いくつかの手間を重ねたどんぶりを二人に見せながらあろうことか沢田は箸の先端でぷつっと卵黄を崩す。
たらり……
とろけるチーズの黄色とは違い、濃ゆい卵の黄身の色が肉の上に広がっていき
「いただきます♥」
箸ではなくスプーンでチーズとらんおう、そしてアクセントと言わんばかりの深い朱の色をしたコチュジャンを添えて大きく口を開けて食べるそんな姿を真似するおっさん二人。いや、橘さんあんたもかよ……
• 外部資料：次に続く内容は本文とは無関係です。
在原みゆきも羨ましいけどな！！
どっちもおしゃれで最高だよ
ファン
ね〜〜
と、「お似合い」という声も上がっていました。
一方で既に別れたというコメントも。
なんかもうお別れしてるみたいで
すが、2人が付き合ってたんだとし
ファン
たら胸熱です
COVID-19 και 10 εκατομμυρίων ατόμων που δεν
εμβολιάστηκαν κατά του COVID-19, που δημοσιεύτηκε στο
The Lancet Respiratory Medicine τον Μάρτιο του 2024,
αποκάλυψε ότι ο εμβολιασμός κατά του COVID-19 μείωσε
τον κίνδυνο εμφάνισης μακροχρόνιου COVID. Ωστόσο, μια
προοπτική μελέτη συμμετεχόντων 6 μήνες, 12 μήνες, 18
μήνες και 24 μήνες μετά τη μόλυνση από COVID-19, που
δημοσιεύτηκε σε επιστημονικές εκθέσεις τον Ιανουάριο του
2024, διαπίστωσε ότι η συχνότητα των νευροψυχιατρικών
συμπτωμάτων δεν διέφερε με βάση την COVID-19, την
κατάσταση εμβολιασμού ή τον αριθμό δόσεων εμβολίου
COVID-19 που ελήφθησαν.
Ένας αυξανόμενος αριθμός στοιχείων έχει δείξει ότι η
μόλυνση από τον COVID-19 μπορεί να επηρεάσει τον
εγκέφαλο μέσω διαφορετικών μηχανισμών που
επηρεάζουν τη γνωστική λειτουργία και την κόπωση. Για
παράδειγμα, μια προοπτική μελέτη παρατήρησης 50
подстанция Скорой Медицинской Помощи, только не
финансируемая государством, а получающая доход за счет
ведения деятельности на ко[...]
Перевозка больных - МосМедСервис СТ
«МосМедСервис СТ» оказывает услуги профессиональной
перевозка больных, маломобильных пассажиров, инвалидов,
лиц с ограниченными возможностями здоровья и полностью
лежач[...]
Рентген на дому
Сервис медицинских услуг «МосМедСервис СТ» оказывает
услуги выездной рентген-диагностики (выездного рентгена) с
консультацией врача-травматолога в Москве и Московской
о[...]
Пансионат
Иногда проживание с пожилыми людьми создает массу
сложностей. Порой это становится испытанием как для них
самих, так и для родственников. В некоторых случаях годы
至福の顔でもぐもぐしながらもちらりと三人の顔をちゃんと見る沢田。
唇に付いたのは卵黄かそれともチーズか。
ぺろりと舐めとって
「すぐに用意してあげるわね?」
そういって反射的にどんぶりを差し出す四人。いつの間にか三輪さんも仲間に入っていて……
「俺も食べたいし!」
なんて負けじと参戦する岳。
ああ、これが胃袋を掴まれて調教された人間の末路か……
すぐに沢田は五人のどんぶりに手際よく野菜や肉を盛り、卵黄を鎮座させた後の薬味は各自好きな塩梅に任せるという手抜き……神仕様。
みなさんそれをお替りする景色を千賀さんと眺めながら
「千賀さんは食べないのですか?」
なんて聞けば
「生卵、実はちょっと苦手なんだよ」
「まあ、スキキライ誰でも一つはありますよね」
「で、君は?」
「まあ、別に飛びつく様なメニューでもないですし」
「そうか……」
千賀さんはどこか遠い目をしながらもしっかりと俺の牛タンにレモンを絞って食べているのを見て、追加で葱盛の牛タンを贈呈するのだった。